Note that the combination of needing to improve while saving money is usually a hallmark of teams that have passed their championship window. It’s not often seen in young teams. Typically teams that need to improve also have money to spend. They look to sign veteran talent or make an unbalanced trade of cheap, future assets for rotation-ready players. Last summer’s signing spree put a kibosh on that for Portland. Considering their age and level of accomplishment, the Blazers are in nearly-unprecedented territory with their salary rate. Any serious way out of the quandary has to involve improvement and frugality. That’s a tough ask.

It may be, as you say, that the Blazers could dump off a couple role players for little or no return. Then again, that may not be as easy as it seems. The Blazers cannot take on salary—or at least not long-term salary—in return, else they’d end up with the same cap total and wouldn’t really solve the problem. If they want to send out significantly more salary than they take in, they’d need to find a trade partner with cap space available to absorb Portland’s players wholesale without sending anything back.

Teams that value role players highly enough to make such a move tend to be those already in contention, needing a “missing piece” to get over the top. But teams in contention generally lack cap space available to absorb salaries.

Conversely teams with acres of available cap space usually want to spend it on clear difference-makers. If Portland’s role-players are difference-makers, why aren’t they making that kind of difference right now?

But even if we posit a team or two willing to make that kind of trade, daunting cap numbers argue against its utility from Portland’s perspective.

  • Next year’s salary cap projects around $102 million, leaving the luxury tax line around $123 million (give or take).
  • The least the Blazers are on the hook for right now is $133 million.
  • Portland would need to dump approximately $10 million in salary for nothing just to get below the tax threshold next season.

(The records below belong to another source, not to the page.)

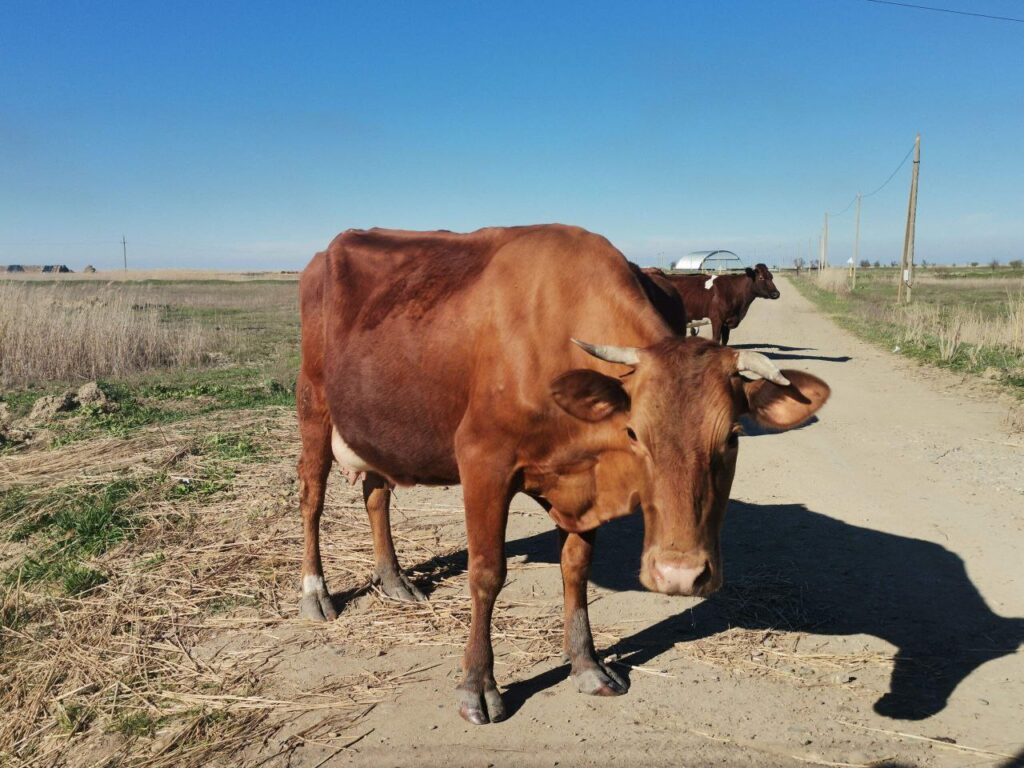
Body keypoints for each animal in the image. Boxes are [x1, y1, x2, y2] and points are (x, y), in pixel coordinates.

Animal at [645, 264, 781, 345]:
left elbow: (725, 341)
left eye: (772, 276)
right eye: (761, 277)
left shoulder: (727, 321)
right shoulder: (716, 319)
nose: (776, 294)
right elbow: (716, 339)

That would get them out of exorbitant overpay territory for their current roster but would leave them unable to make further salary-accruing moves without heading right back over the tax line. The problem isn’t just the capacity to dump a salary, it’s that they could dump a salary (or several) and still be far enough over the cap line that they wouldn’t see positive results from that move outside of the ledger.

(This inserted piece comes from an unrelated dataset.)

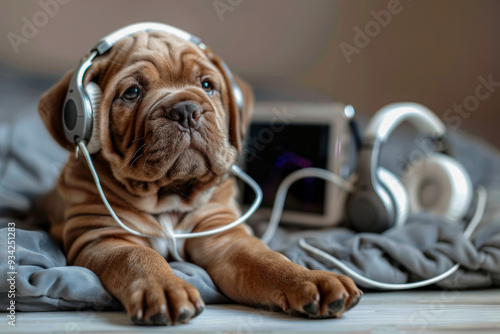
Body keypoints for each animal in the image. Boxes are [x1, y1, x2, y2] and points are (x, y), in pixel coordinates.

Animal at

Making a relatively modest $10 million free agent offer would necessitate the Blazers reducing salary to $92 million. They’d need to shave $41 million off of their payroll, receiving nothing in return, to get there. And that’s only if they don’t take on a dime more in salary in the meantime. Otherwise the number goes up. At that point you’d have to ask if all the players they’d need to dump to reduce salary by $41 million would be made up for by a bunch of second-round picks and that single, $10 million free agent coming in. They might be fulfilling the “saving money” end of the deal, but Point #1, improvement, would remain unfulfilled.

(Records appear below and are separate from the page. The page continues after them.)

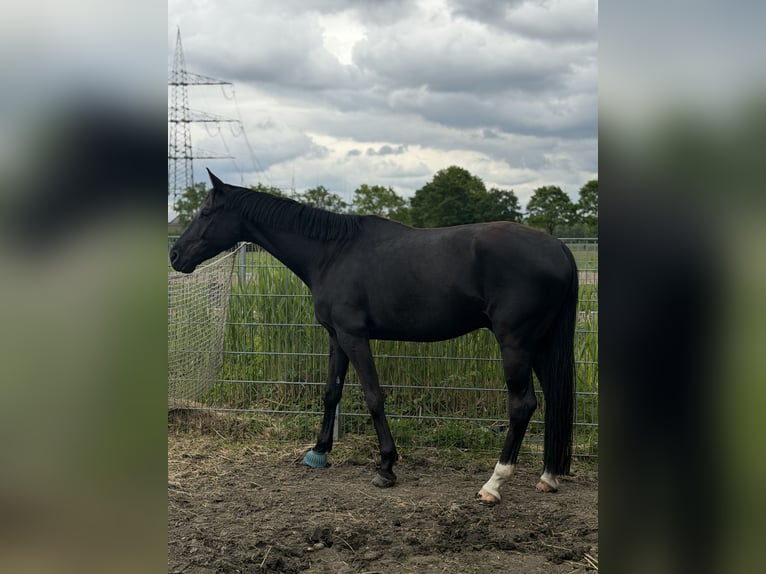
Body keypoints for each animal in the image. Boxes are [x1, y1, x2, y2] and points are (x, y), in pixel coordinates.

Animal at [170, 170, 578, 505]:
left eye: (205, 213)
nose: (175, 255)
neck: (333, 253)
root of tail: (558, 247)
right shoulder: (336, 337)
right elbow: (331, 392)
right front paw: (319, 451)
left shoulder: (354, 336)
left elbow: (373, 397)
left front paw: (386, 466)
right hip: (541, 345)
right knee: (554, 399)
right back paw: (548, 477)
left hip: (515, 345)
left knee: (522, 405)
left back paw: (493, 484)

Here’s the fun part: this doesn’t get better. Technically Portland’s 2018-19 obligation is below the tax line (not the cap line) BUT that doesn’t account for re-signing Nurkic. Portland’s shiny new center will become a restricted free agent that summer. If you assume Nurk remains in the fold at a fair market price, Portland zooms right back over the threshold by tens of millions again.

Finding a way through this quagmire won’t be easy. Nothing is impossible, though. Maybe the Blazers can find a way to solve both financial and talent deficits at once. Realistically they might have to settle for addressing one or the other. They might be forced to choose between improving via trades that maintain a salary level way above the theoretical max and moving closer to financial viability while praying that a reduced version of the lineup they have will be enough to get them to the top. Neither one is ideal, but there we are.